Focus: Water Quality Restoration

Retrosilience is the study of retrofitting built structures or technology to be sustainable and resilient. Retrosilient Technology is retrofitting an existing piece of technology to become more resilient. One of the Institute’s first retrosilient technology development solutions will focus on regional water quality restoration..

Water quality protection has emerged as the leading environmental need and challenge for the Peconic region. Specifically, mitigating the impact of nitrogen pollution from household cesspools in the area’s bays, ponds, rivers, and aquifers. There are over 340,000 onsite septic systems in Suffolk County, representing 70-75% of the population’s domestic wastewater treatment (Peconic Green Growth 2012). It is estimated that more than half of these systems are functioning below optimal performance, or simply failing.

Research led by scientists at Stony Brook University’s School of Atmospheric & Marine Sciences (SoMAS) has clearly identified the link between nitrogen pollution emanating from household septic systems with reoccurring harmful algal blooms and the widespread loss of eel grass (Zostera marina). The widely publicized consequences of this pollution and resulting algae blooms include catastrophic damage to the shell and finfish populations, the occurrence of “dead zones in once bountiful and pristine marine habitats, and a reduction in natural protective barriers to coastal erosion and storm surge. In a region where the environment is the backbone of the local economy, failure to provide solutions that address the root causes of water degradation threatens the sustainability of the Peconics.

At present the availability of approved alternative onsite treatment systems that can meet recommended nitrogen standards is very limited. Additionally, the cost of system installation is approximately $30,000-40,000 per home, plus annual maintenance. Policy makers, homeowners, and environmental advocates are sensitive to the reality that such a cost is simply too great to require.
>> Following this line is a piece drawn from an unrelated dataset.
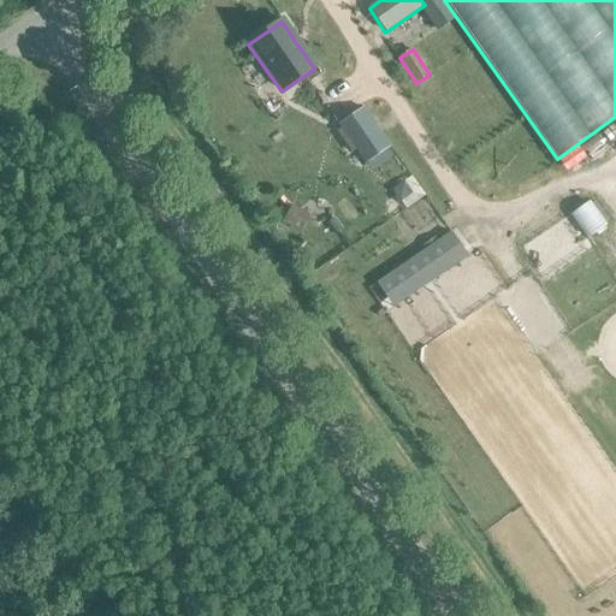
[(363,108),(339,125),(367,164),(390,147),(363,108)]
In simple terms, an affordable retrosilient technology is needed to retrofit or replace existing septic systems that can achieve adequate denitrification levels.

Role of the Institute

The Institute will utilize science, business, political, and community resources to:

  • Define the core criteria of technology or menu of technologies needed to adequately address nitrogen pollution emanating from household wastewater.
  • Generate community support for and investment in the effort to fund the development of retrosilient technology that meets the core criteria.
  • Launch a request for proposals and establish a “Competitive Challenge Grant” to design retrosilient technology or technologies that  meet the defined criteria – and attract top talent to answer the challenge locally, nationally, and internationally.
  • Fund the development of a proposed technology and rigorously test the resiliency of the technology.
  • Bring to market a proven retrosilient technology that will help play a role in restoring and protecting local water quality.